= Chinese wax =

Substance obtained from insect wax

Chinese wax, insect wax (蟲蠟), white wax or pela (白蠟) is a white to yellowish-white, gelatinous, crystalline water-insoluble substance obtained from the wax secreted by certain insects. It may be used for the production of candles and polishes, and for the sizing of paper. It resembles spermaceti but is harder, more friable, and with a higher melting point.

==Production==
Two scale insects produce the wax: Ceroplastes ceriferus, common in China and India, and the related Ericerus pela, found in China and Japan. These insects deposit their secretions on the branches of certain species of Ligustrum (privet) tree. The insects and their secretions are harvested and boiled with water to extract the raw wax. The insect bodies, which settle to the bottom, are used as food for swine.

A description of the cultivation of the insect for wax production is given in a November 1932 article from the Nature Magazine:
...the male larvae of a white insect, about the size of a mosquito, built a cocoon of pure, shining wax. The tree that produces the white wax insect grows in the Chien-Chang Valley, and there, about march, one may see, on the limbs and branches, round, brown forms, which contain innumerable white insects. If they are allowed to remain where they are, they will eventually drop off in a dead mass, for the food is not right for them; but if they are transported to other kinds of plants, the females will lay their eggs, the larvae will thrive and the male larvae will construct their shining palaces, which yield a profit to the wax-farmers. So, late in March, the insects are tied up in a leaf of the wood oil tree, then placed in gourd like receptacles which are packed into two large bamboo baskets. Runners or porters lift the baskets on their shoulders, and, traveling entirely at night – for to submit the insects to the midday heat would cause the pupal stage to end too soon – traverse the rocky paths and lofty ascents of the Cze-Chuan Mountains to arrive finally at the farming districts.

The baskets of insects are distributed to the farmers, who proceed at once to place the creatures upon the food plant, which is generally a species of flowering ash about five or six feet high. They are tied to the branches in small bags made of leaves, and holes are punched in the bags with a blunt needle so the adults may find their way out.
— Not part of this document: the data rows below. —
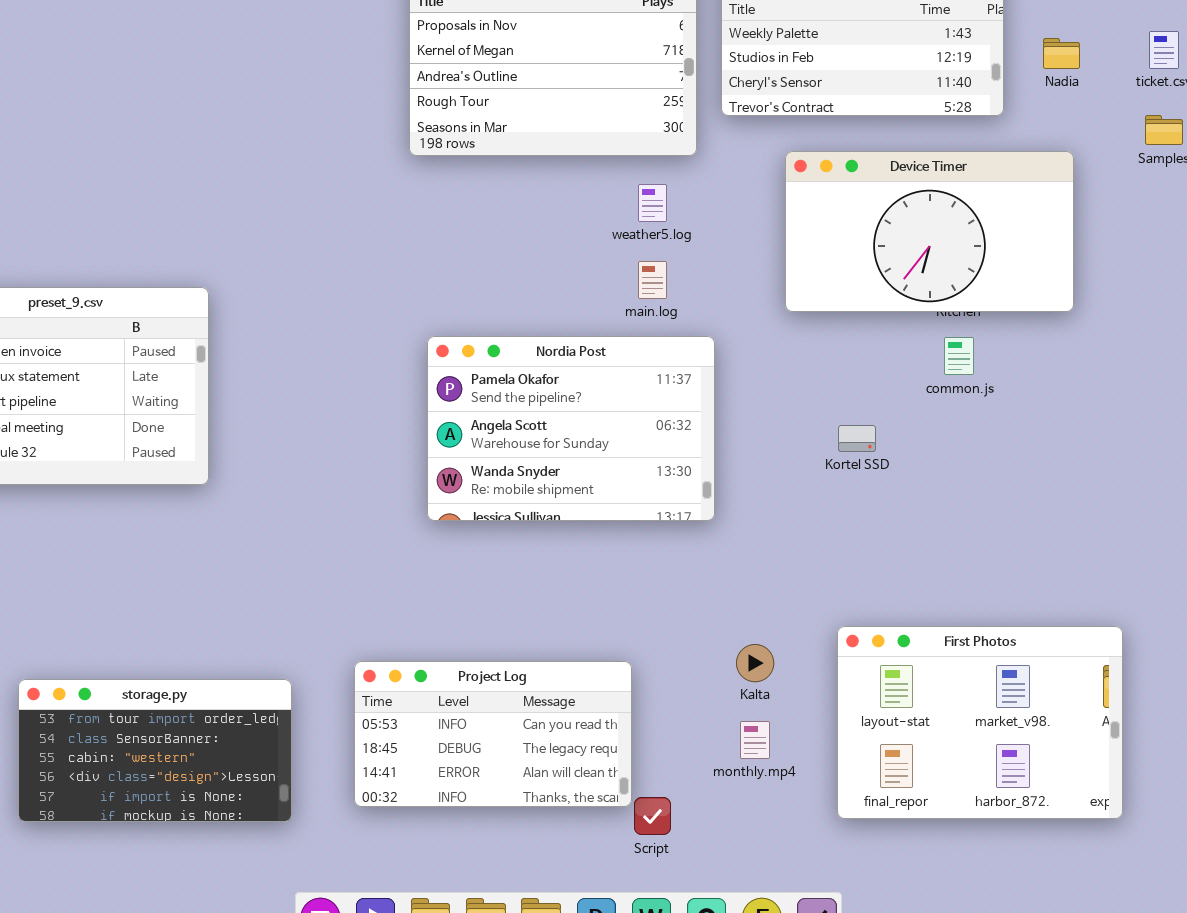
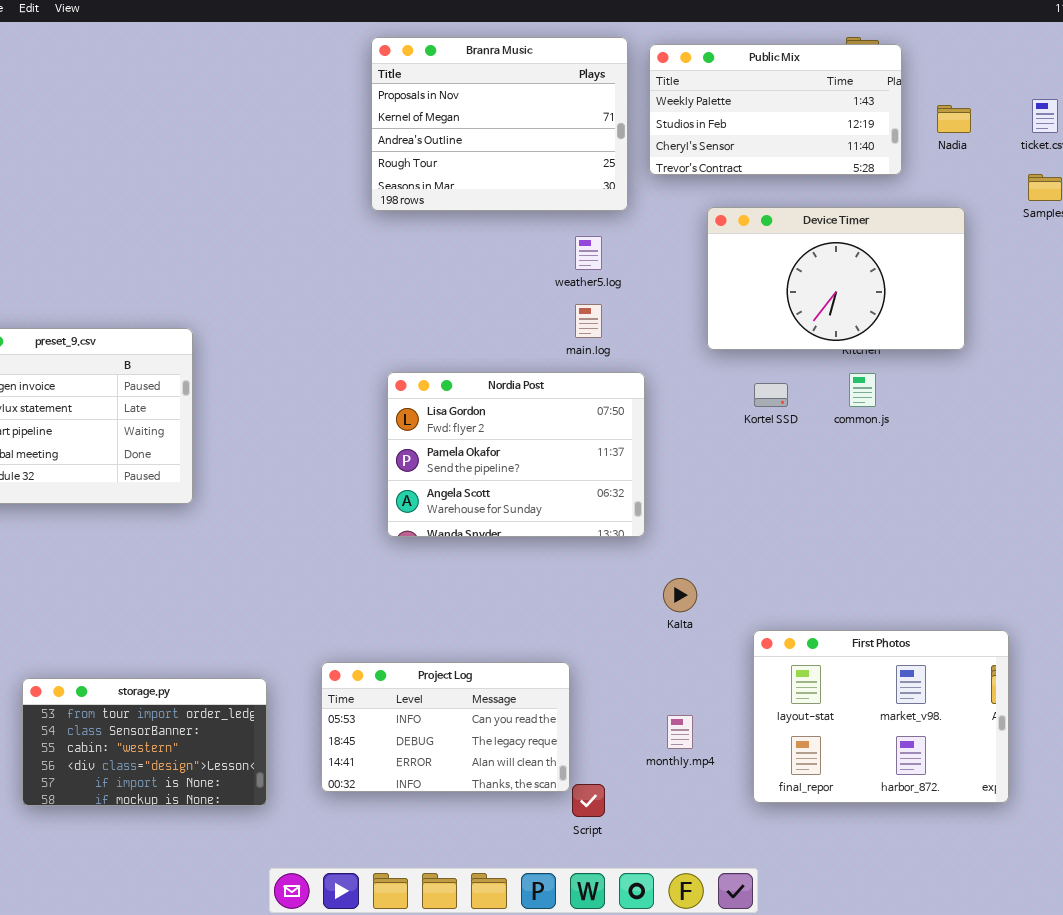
Nordia Post: [427,336,715,521] -> [387,372,645,537], scrolled up 1 row
Kortel SSD: [838,425,876,452] -> [754,383,788,407], moved
Kalta: [736,644,774,682] -> [663,578,697,612], moved

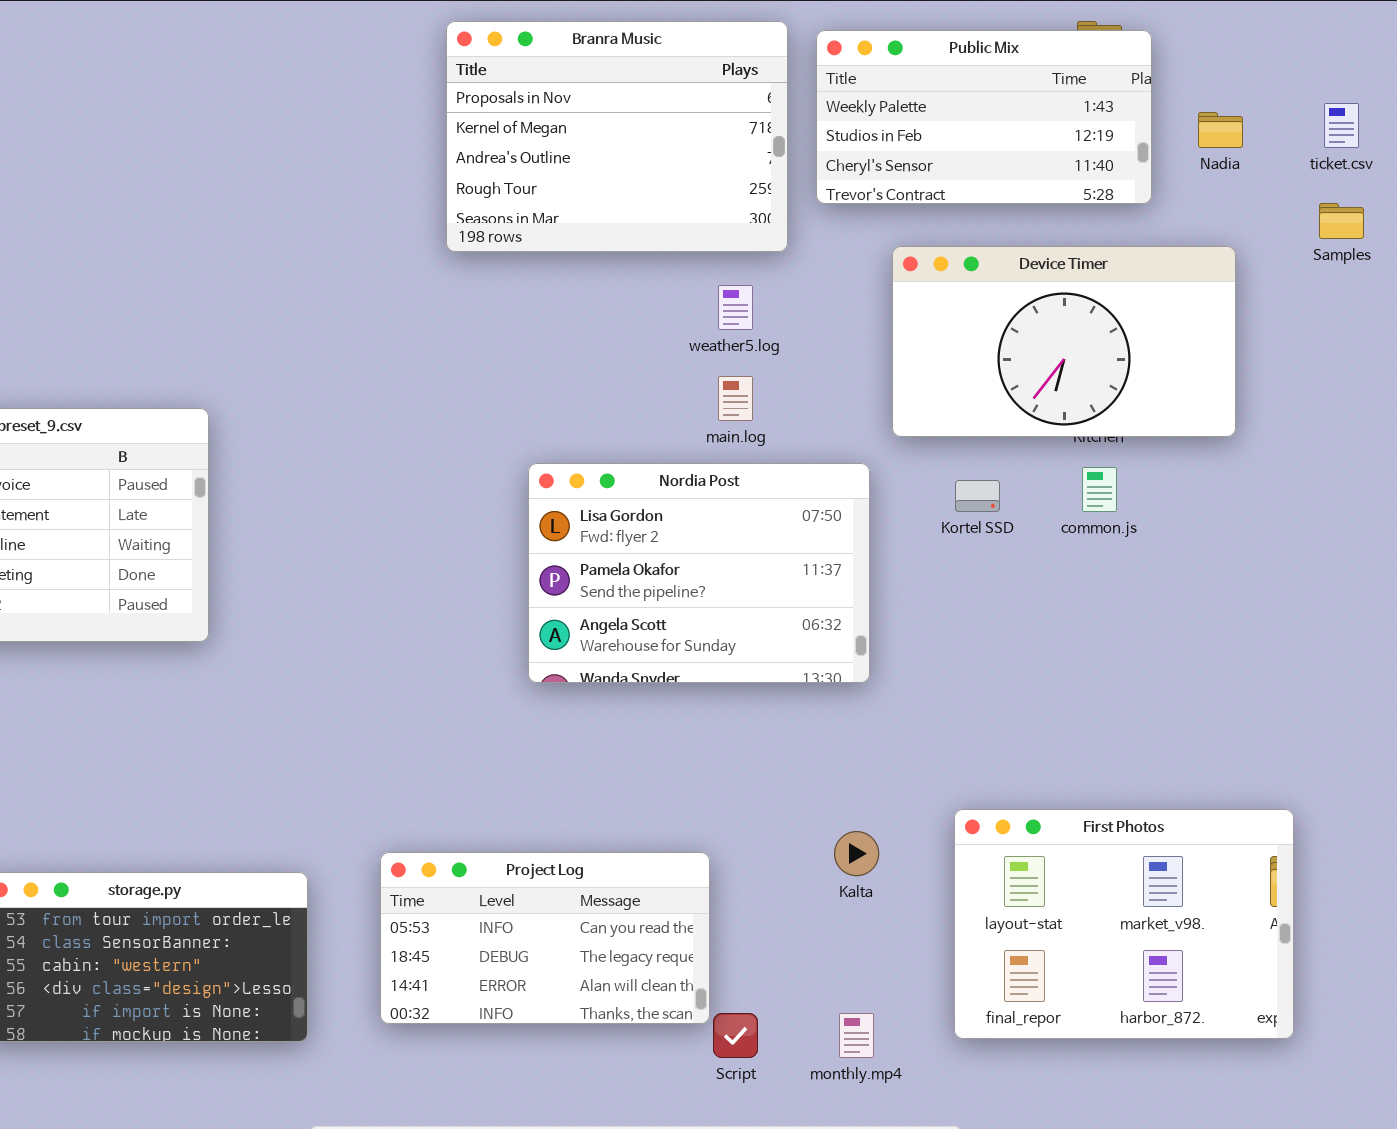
Nordia Post: [387,372,645,537] -> [528,463,870,683], moved
Kalta: [663,578,697,612] -> [834,831,879,876], moved
monthly.mp4: [667,715,693,749] -> [839,1013,874,1058], moved

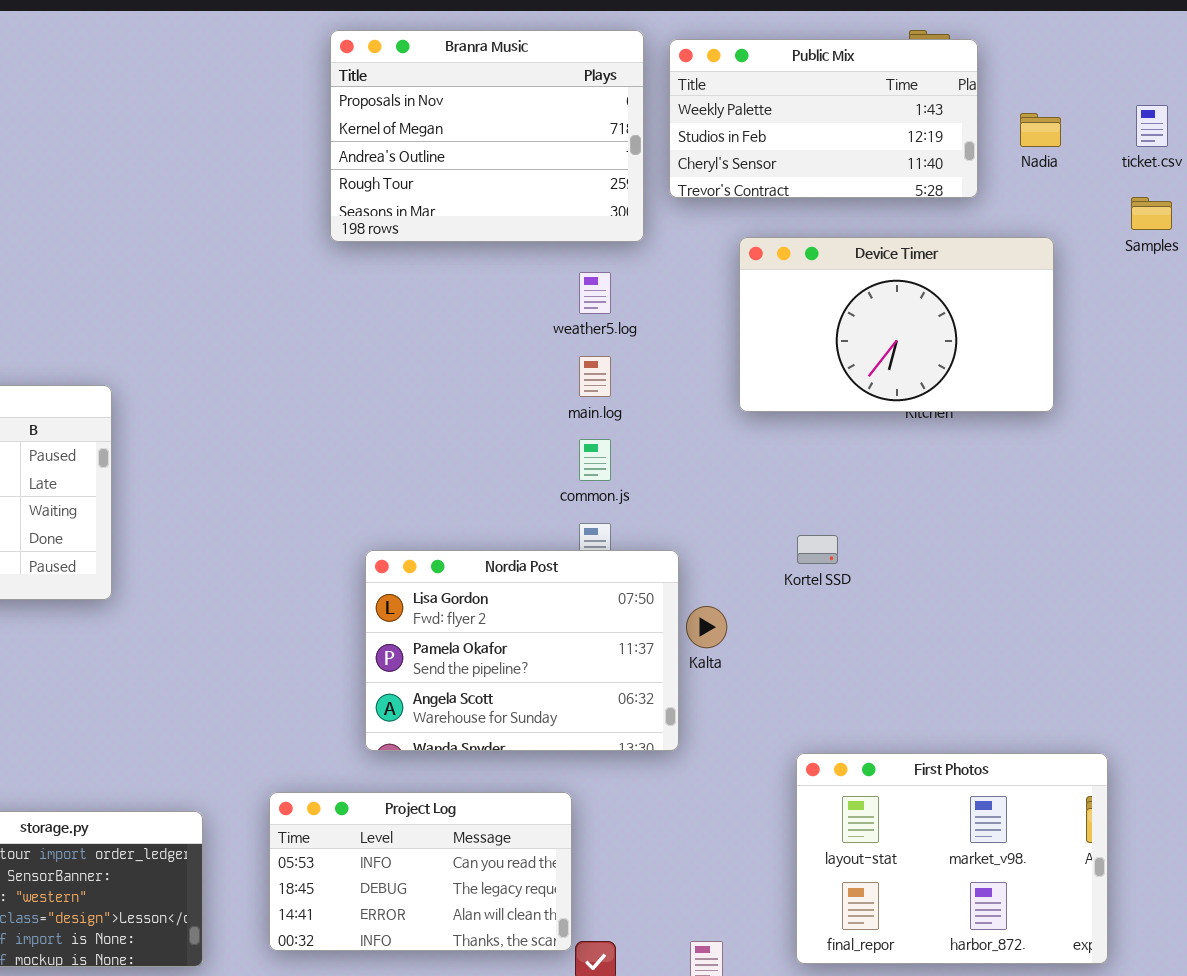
Nordia Post: [528,463,870,683] -> [365,550,679,751], moved
common.js: [1082,467,1117,512] -> [579,439,611,481], moved
Kortel SSD: [955,480,1000,512] -> [797,535,838,564], moved
Kalta: [834,831,879,876] -> [686,606,727,648], moved

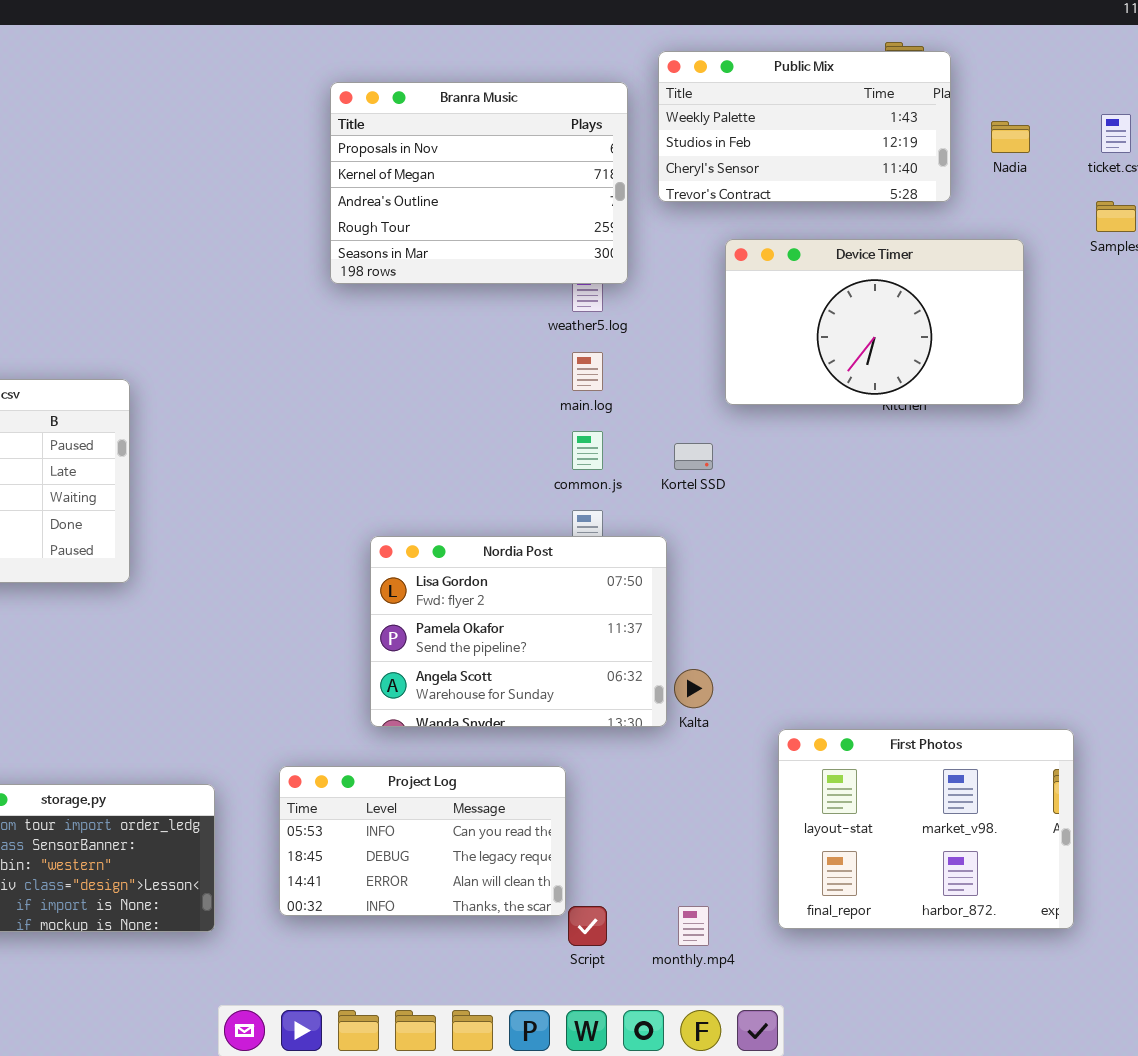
Branra Music: [330,30,644,242] -> [330,82,628,284], moved
Kortel SSD: [797,535,838,564] -> [674,443,713,470], moved
Kalta: [686,606,727,648] -> [674,669,713,708], moved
When first emerging, the insects creep rapidly up to the leaves of the food plant, where they nestle for nearly two weeks. After this they begin to scatter and crawl along the branches.

About the first of June, the females begin to lay their eggs, and the wax cocoons are formed in August in time completely coating every branch and stem. By the first of September the whole tree is literally covered with layers of pure white wax a quarter of an inch thick. The farmers then scrape the branches, and prepare the wax of the market.
— Herbert Beardsley

The substance scraped off the branches is boiled in water, where the wax collects on the surface. The wax is later remelted and poured into a deep pan, where it is allowed to cool to form a transparent crystalline mass. This crystalline substance produced by E. pela is white in colour but may have a slight yellowish tinge, and it has no taste or smell. Each insect can produce around ~0.45 mg of wax on the tree, and annually, 300 to 500 tons of the wax may be produced in the industry.

==Uses==
Chinese wax is mainly used in candle production. It is also sometimes used for burnishing the back of Chinese hanging scrolls with a stone, and in cosmetics in China and Japan. In Japan, it is used to polish white clamshell go stones among other uses.

In China the wax has been employed medicinally. It may be ingested as a remedy for hoarseness, pain, worms, nervousness, and to aid the mending of broken bones. It may also be applied externally as an ointment for treatment of wounds.

==Other names==
Other names for Chinese wax include:
- Chinese insect wax
- Chinese tree wax
- Chinese white wax
- Insect wax

In Japan the tree yielding it is called ibota and the wax ibotaro.